Vivo in Italia dal 2015. Tra il 2015 e il 2022 è stato molto difficile raccontare che cosa stava succedendo in Ucraina, quella verità che purtroppo tanti hanno imparato in fretta la mattina del 24 febbraio.
La Crimea era stata illegalmente annessa dalla Russia. Nel Donbas non c’era una guerra civile tra ucraini e separatisti. C’è stata un’invasione dell’esercito russo entrato in Ucraina senza la divisa ufficiale, ma con un accento ben distinguibile dal russo che si parla in Donbas. Già allora gli ucraini avevano ragione.
Siamo stati bombardati a tappeto dal 24 febbraio 2022 in tutto il territorio, ma avevamo ragione dal 2014, quando si parlava di conflitto militare a bassa intensità, quando i giornalisti della Rai di base a Mosca visitavano le trincee scavate dai russi intervistando i russi spacciati per separatisti.
Finalmente – ma a che prezzo! – non c’è più bisogno di spiegare, di argomentare, di raccontare.
Le cose sono finalmente chiare, senza andare a studiare la storia degli ultimi 300 anni dei rapporti tra l’Impero russo e i territori ucraini, tra la Repubblica socialista sovietica russa e Repubblica socialista sovietica ucraina e dal 1991 in poi tra Russia e Ucraina.
C’è un Paese che formalmente invade l’altro Paese, con tanto di annuncio e ghigno del dittatore che ordina di bombardare, uccidere, derubare, stuprare perché lo stupro è il metodo dell’esercito russo e i frigoriferi sono il loro bottino migliore. Il paese aggredito vuole respingere il nemico fuori dai suoi confini, vuole liberare i territori occupati, perché in quei territori ci sono gli ucraini che non sono riusciti ad evacuare e aspettano a Kherson e nelle zone di Zaporizhzhia che arrivino i loro.
La guerra la fa la Russia, l’Ucraina fa la resistenza.
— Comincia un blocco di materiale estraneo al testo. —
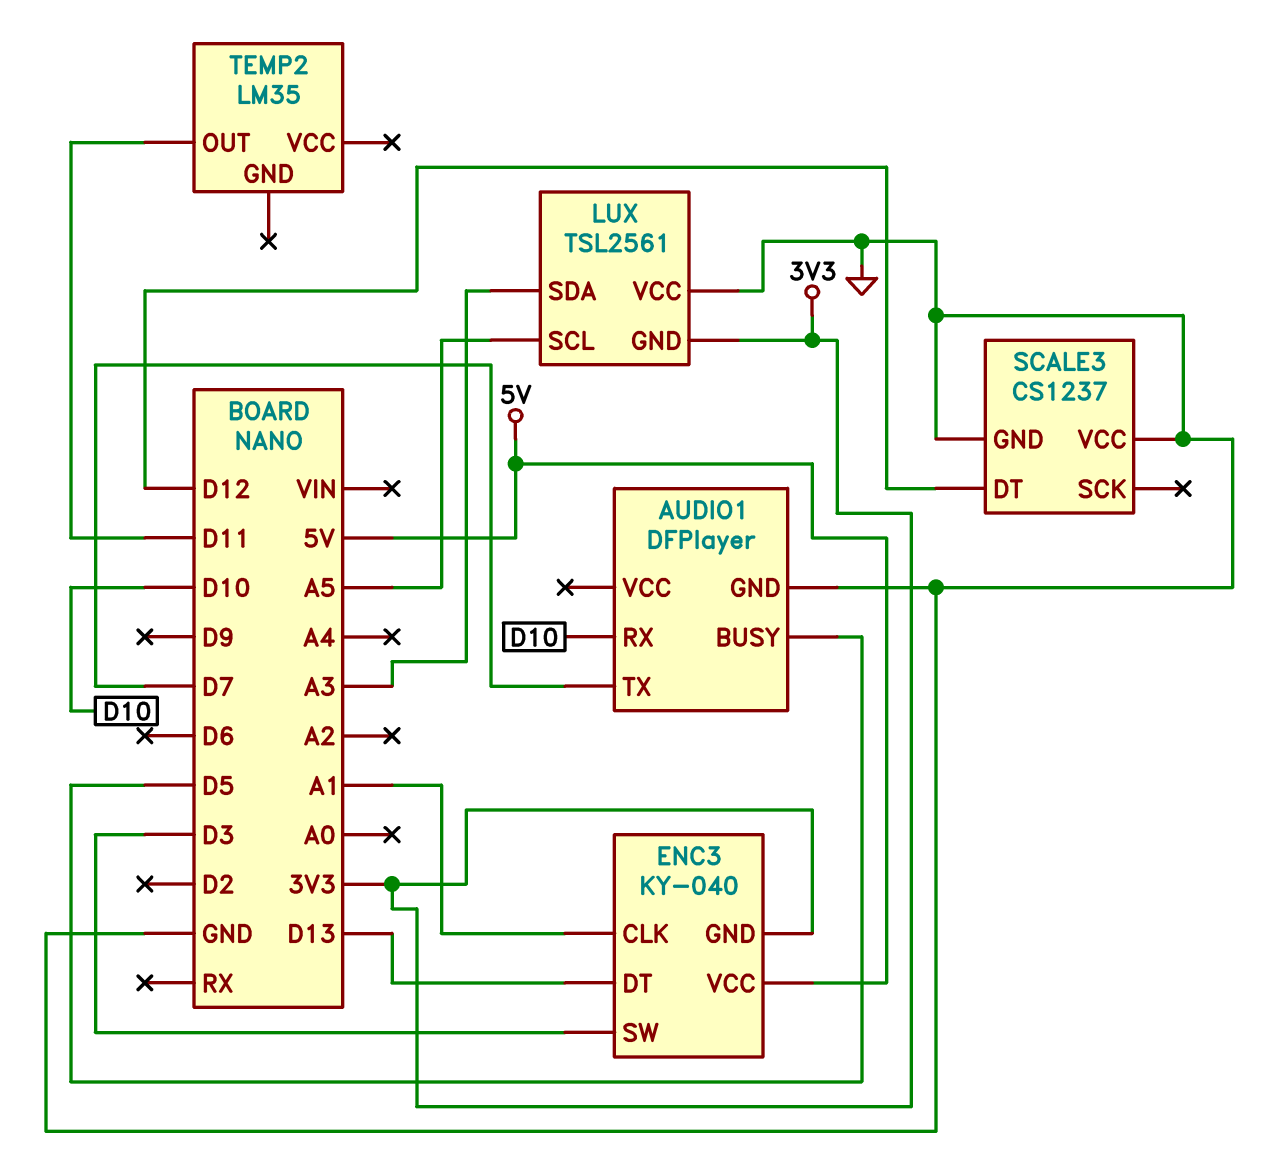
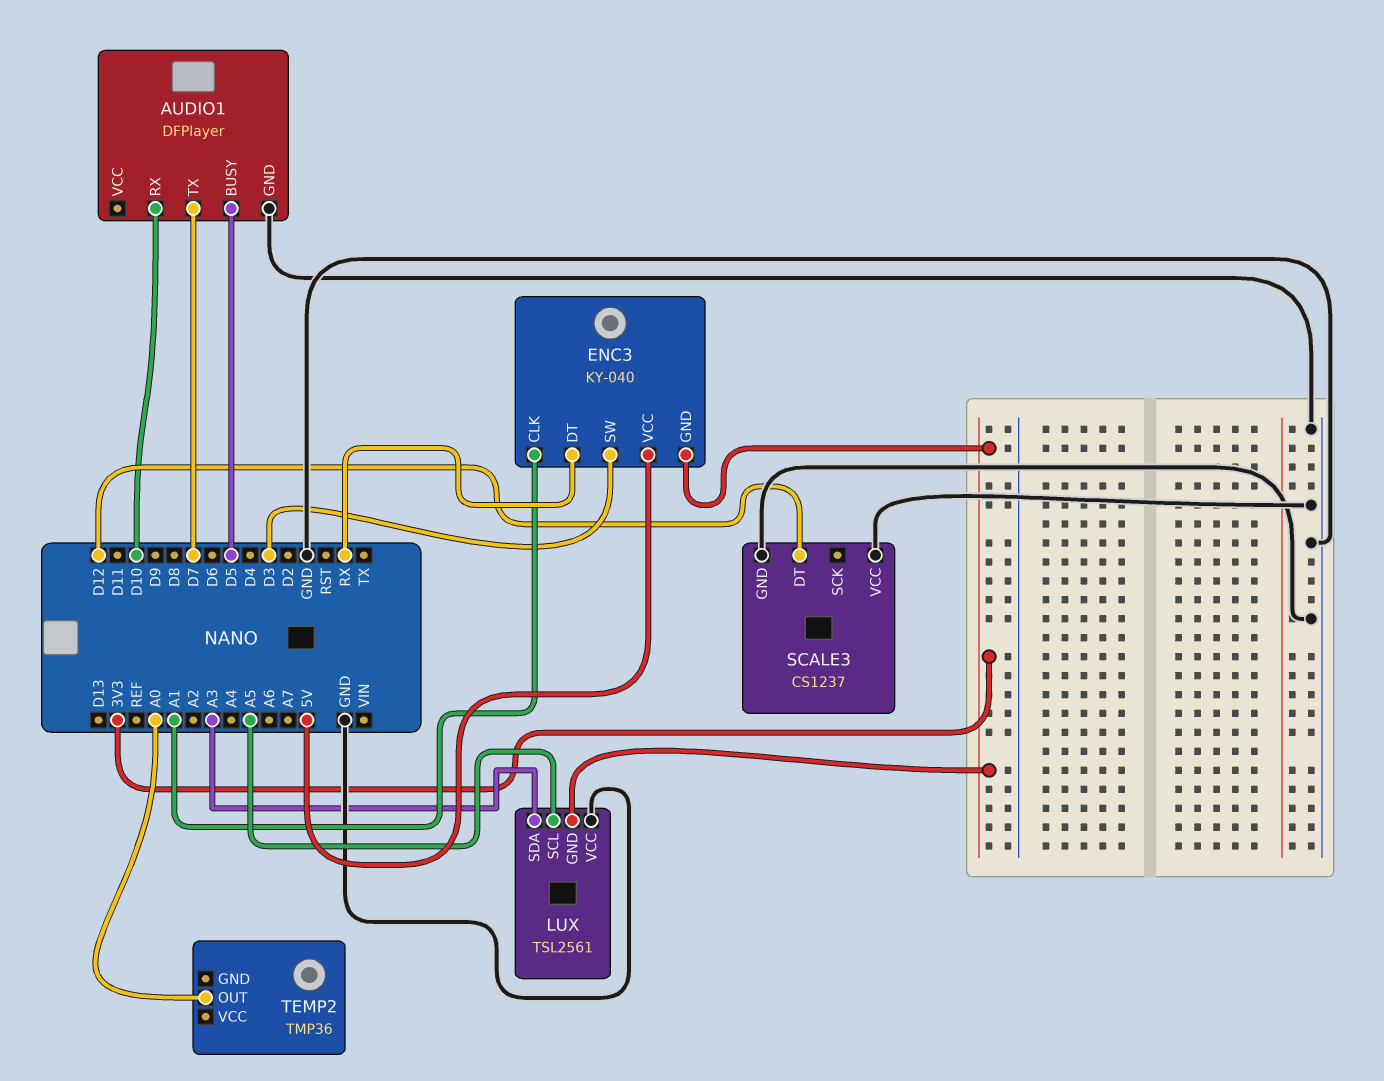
ENC3 pin DT: D13 -> RX
TEMP2: LM35 -> TMP36
TEMP2 pin OUT: D11 -> A0

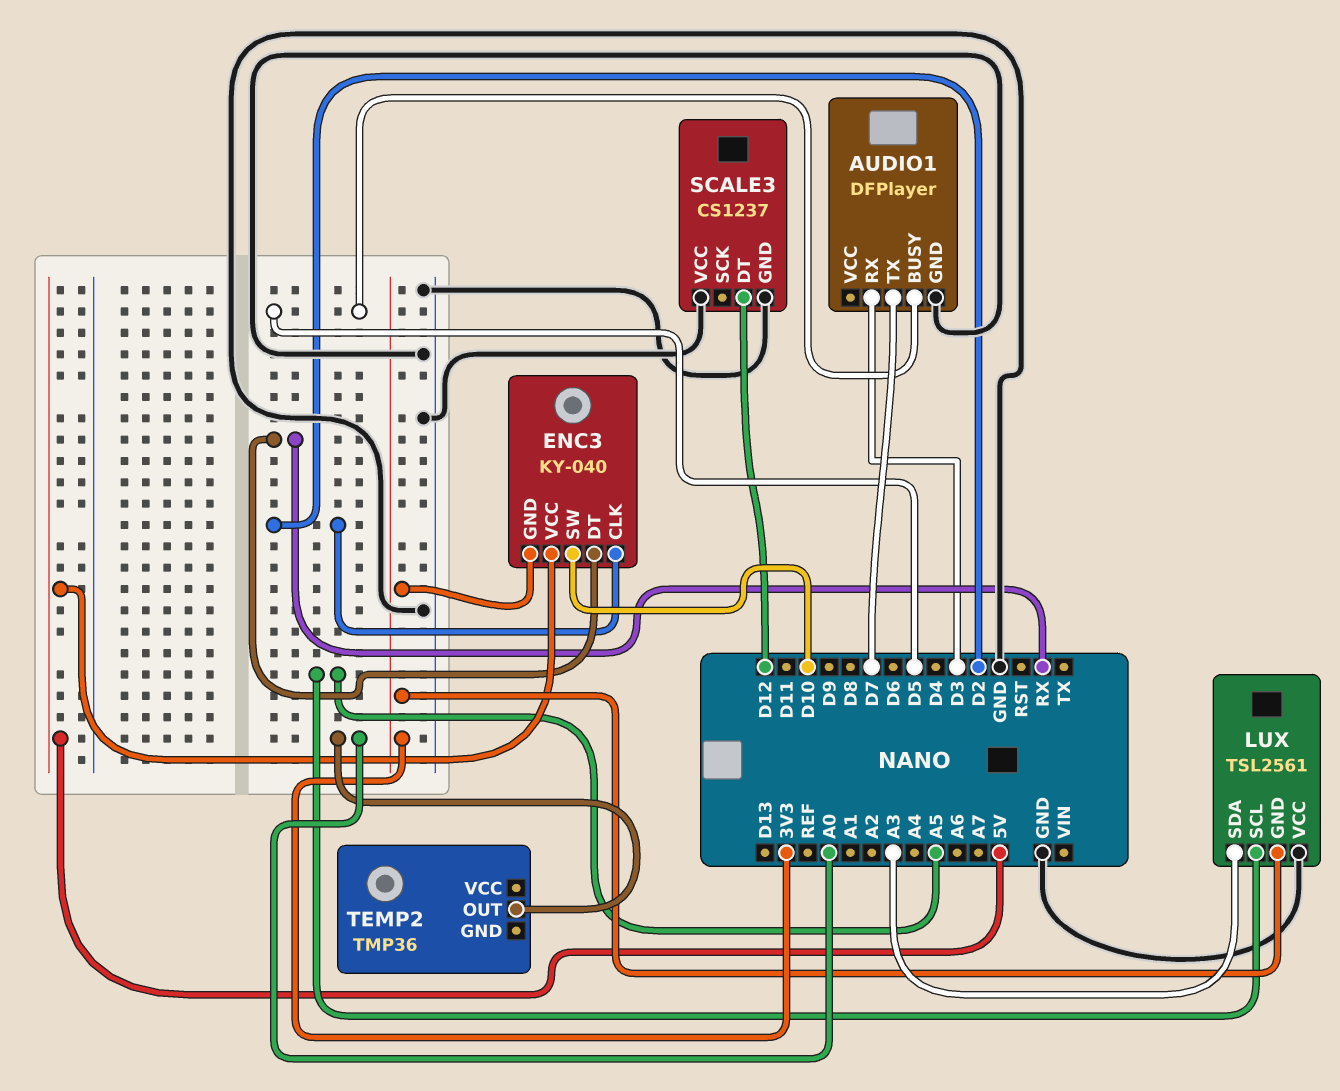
AUDIO1 pin RX: D10 -> D3
ENC3 pin CLK: A1 -> D2
ENC3 pin SW: D3 -> D10

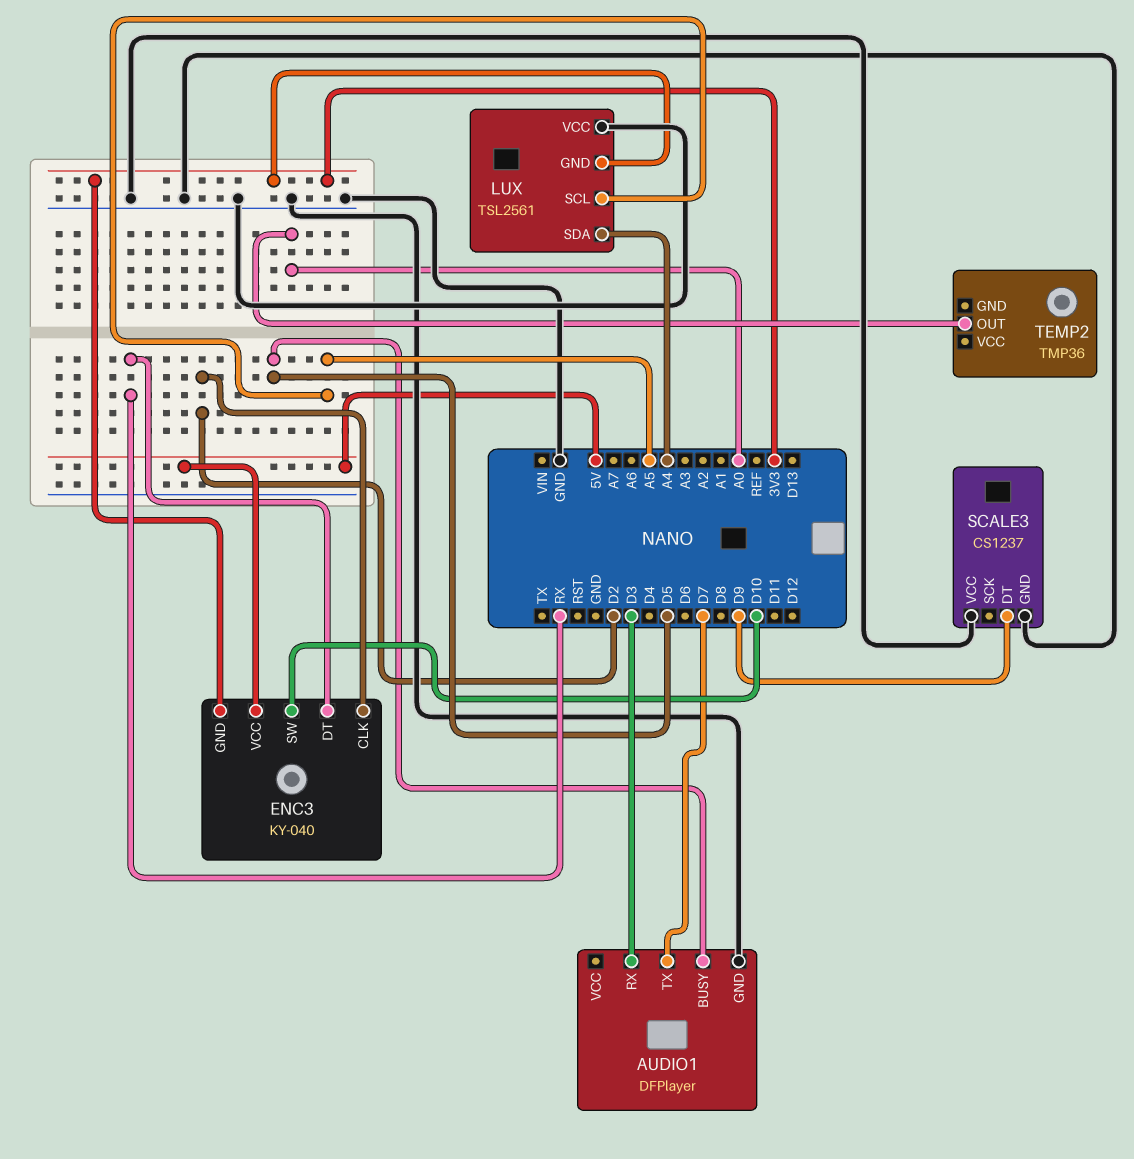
LUX pin SDA: A3 -> A4
SCALE3 pin DT: D12 -> D9

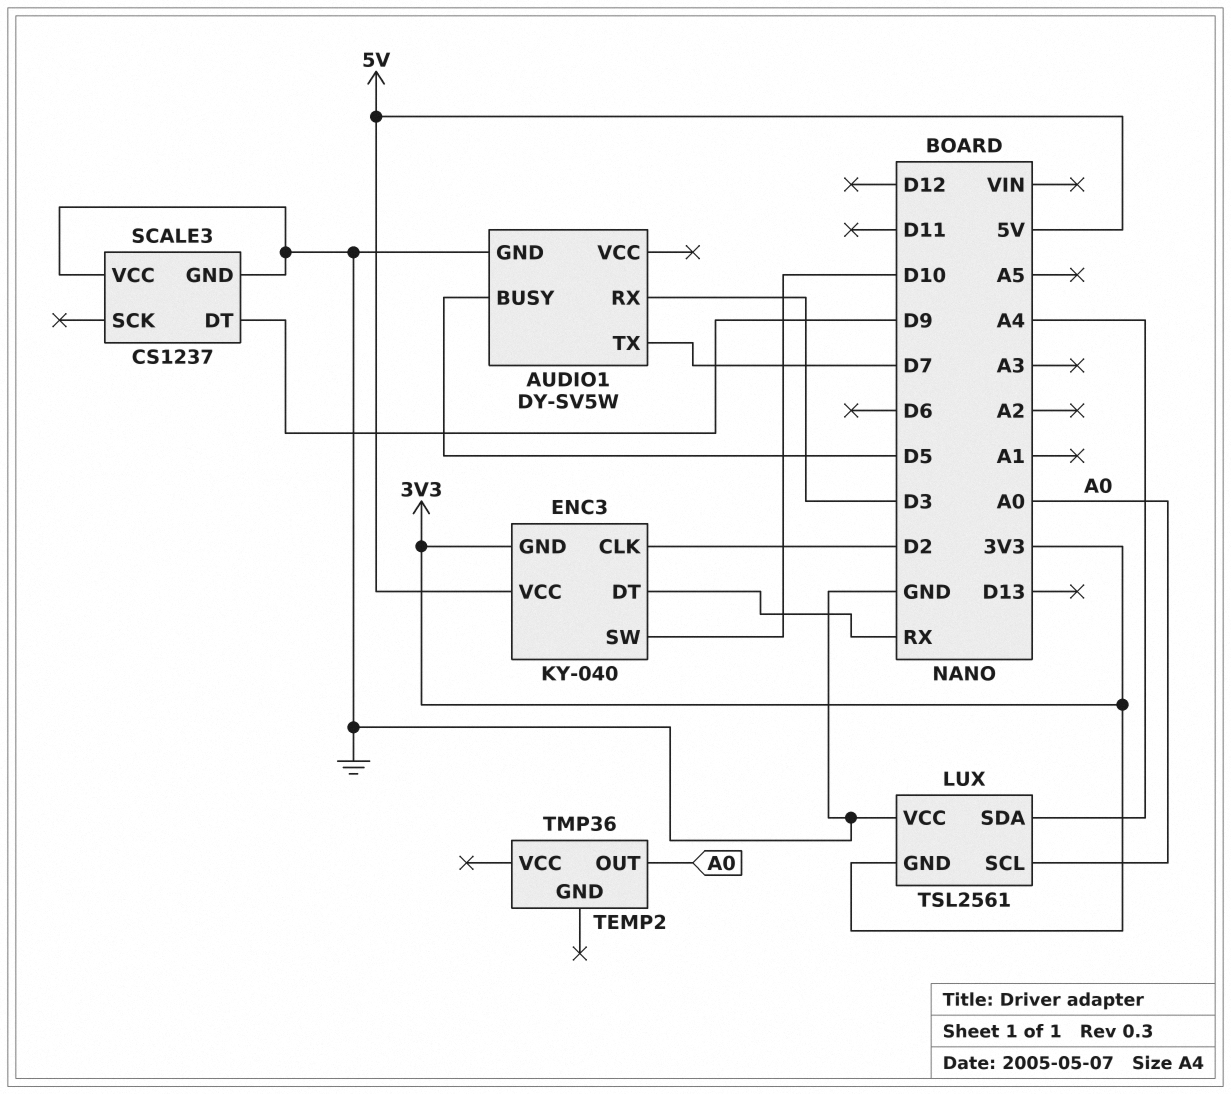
AUDIO1: DFPlayer -> DY-SV5W
LUX pin SCL: A5 -> A0

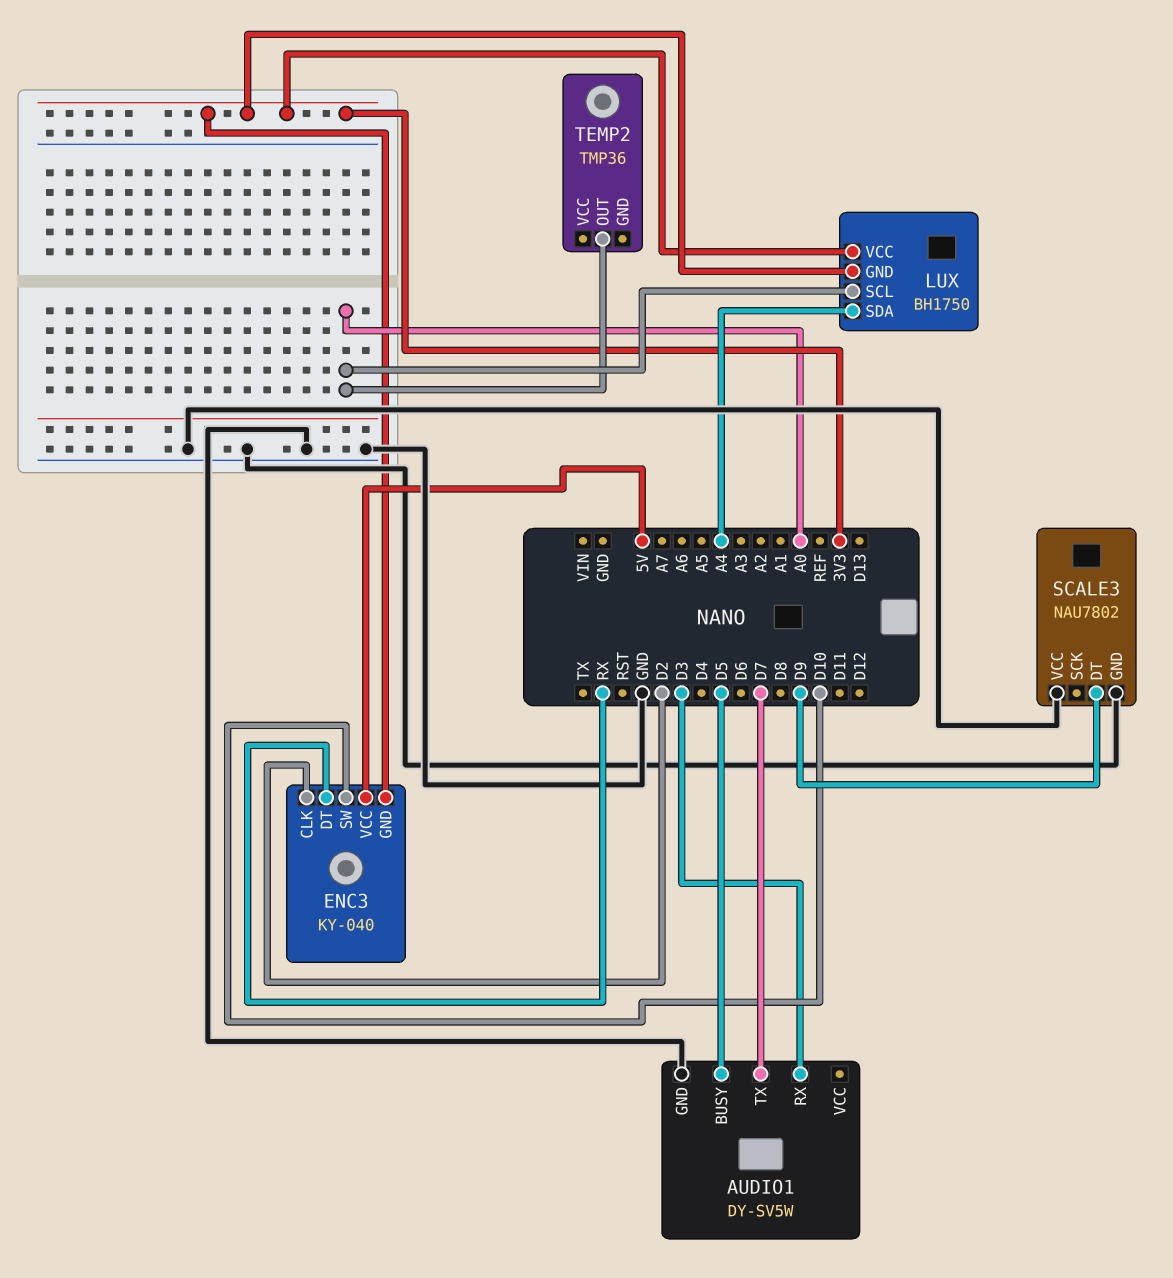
LUX: TSL2561 -> BH1750
LUX pin VCC: GND -> 3V3
SCALE3: CS1237 -> NAU7802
Le cose sono chiare, eppure dopo otto mesi di resistenza al nemico, dopo le fosse comuni, dopo le città rase al suolo, le vite spezzate, le persone care morte, gli ucraini si trovano di nuovo a giustificarsi perché il presidente Zelensky non vuole più trattare con il criminale Putin.
Giustificarsi perché sono morti, perché sono stati uccisi, perché hanno disturbato il quieto vivere di tanti personaggi filorussi con l’abbonamento sulle poltrone degli studi dei talk show serali italiani, che ogni volta devono inventare, se non seguire le direttive scritte da Mosca, su come mettere gli ucraini in cattiva luce. E ci riescono, perché lo spazio televisivo per loro c’è sempre, quindi c’è la richiesta?
Non tutti gli italiani sono così e sono d’accordo, perché dal 24 febbraio ho conosciuto le persone senza le quali difficilmente avrei superato questi otto mesi in Italia, ma ci sono anche quegli italiani, che sono nelle posizioni di decidere chi invitare e chi no ai loro talk show, guidati dalla voglia di dare spettacolo in studio (o non solo?), dalle condivisioni sui social, spesso anche di indignazione, ma sono pur sempre condivisioni e fanno numeri.
Quale numero di ascolti può contare di più delle vite umane? Quale spettacolo vale di più dello stato psicologico delle persone che da otto mesi cercano di resistere e di non arrendersi alla depressione, alla disperazione di vedere ogni giorno morire qualcuno che li sta difendendo? Quale interesse conta di più dei bambini con le bende alle braccia e alle gambe?
Lunedì è stato bombardato il centro della capitale Kyjiv, danneggiando la mia università. Quella mattina ho visto la mia mamma in videochiamata, chiusa dentro un bunker, e ho ricevuto un messaggio da mio padre che ha visto i missili volare dalla Bielorussia verso Kyjiv.
Ho ricevuto il messaggio di una mia quasi sorella dalla metro di Kyjiv, dove era corsa a rifugiarsi. Ho rivissuto il terrore del 24 febbraio, ma più temprata e più pronta ad affrontare la situazione. Dopo otto mesi di resistenza non pensavo, però, di rivivere ancora il terrore del dibattito pubblico italiano, dove sono ancora presenti i negazionisti delle fosse comuni e gli Orsini e i Di Battista vari applauditi dalla fabbrica dei troll dei russi.
A noi ucraini, le cose sono sempre state chiare, anche oggi seguendo le bizzarrie del dibattito pubblico proposto dai talk show italiani. No, cari impresari degli studi italiani, le cose non sono complicate, ambigue, sospette. No, le cose sono davvero molto semplici e chiare. E anche decidere da che parte stare è una decisione chiara e semplice.